Entendendo a crônica:
01 – O que a autora descreve
como estando na "sala do coração"?
A sala do coração
contém muitas janelas e duas portas, com objetos, lembranças e experiências da
vida.
02 – O que a autora descreve
nos quartos do coração?
A autora descreve
que o coração tem vários quartos onde memórias, lembranças e experiências estão
guardadas, cada uma com suas peculiaridades.
03 – O que está no terceiro
quarto do coração, que permanece fechado durante o dia?
O terceiro quarto contém coisas que não
fazem sentido aparente, pedaços, cheiros, fitas, mofo, entre outras memórias
obscuras.
04 – Qual é o papel do dragão
na porta do último quarto do coração?
O dragão na porta
do último quarto é um elemento de proteção, embora seja apenas decorativo, e a
autora sugere que ninguém sabe o que está dentro desse quarto.

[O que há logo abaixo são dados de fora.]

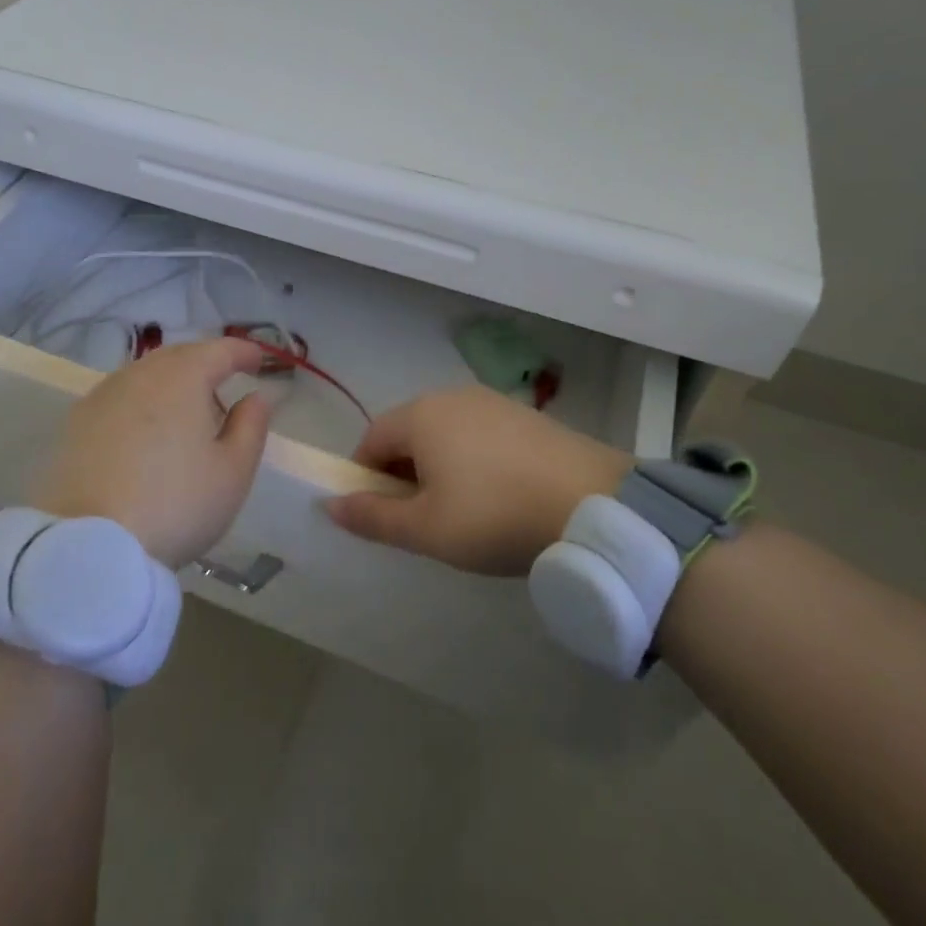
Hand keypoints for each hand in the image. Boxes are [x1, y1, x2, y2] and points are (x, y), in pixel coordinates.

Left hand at [28, 338, 270, 568]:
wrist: (88, 545)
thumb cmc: (175, 505)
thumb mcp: (232, 472)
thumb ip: (251, 426)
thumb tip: (256, 397)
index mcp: (182, 377)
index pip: (219, 350)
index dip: (243, 352)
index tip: (259, 361)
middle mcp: (139, 375)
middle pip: (179, 356)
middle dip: (206, 363)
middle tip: (225, 384)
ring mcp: (102, 397)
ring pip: (146, 375)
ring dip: (172, 382)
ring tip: (188, 411)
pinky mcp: (76, 424)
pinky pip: (120, 398)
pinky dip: (142, 403)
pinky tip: (147, 433)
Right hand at [322, 385, 631, 574]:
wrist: (595, 505)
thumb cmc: (495, 516)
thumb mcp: (426, 529)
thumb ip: (373, 517)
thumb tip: (330, 506)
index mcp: (421, 415)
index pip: (372, 440)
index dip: (366, 478)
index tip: (384, 516)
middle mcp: (452, 396)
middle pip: (408, 433)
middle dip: (404, 474)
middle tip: (425, 520)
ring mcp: (493, 402)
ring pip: (445, 434)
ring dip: (440, 468)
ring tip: (465, 512)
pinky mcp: (526, 416)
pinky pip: (480, 435)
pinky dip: (474, 462)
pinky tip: (499, 496)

05 – O que a autora aconselha
sobre visitar o quintal do coração?
A autora
aconselha que o quintal do coração é um lugar perigoso e que as pessoas não
devem visitá-lo, a menos que seja absolutamente necessário ou em situações de
turbulência emocional.
06 – O que está guardado na
cozinha do coração, de acordo com a crônica?
Na cozinha do
coração, a autora menciona que estão guardados um biscoito com uma figura
dentro, o cheiro do feijão da avó e a esperança de que estivessem fritando
batatas.
07 – O que a crônica sugere
sobre as memórias e experiências guardadas no coração?
A crônica sugere
que as memórias e experiências guardadas no coração são variadas, algumas
felizes, outras dolorosas, e que cada uma delas possui um espaço específico nos
quartos do coração, muitas vezes trancados ou inacessíveis.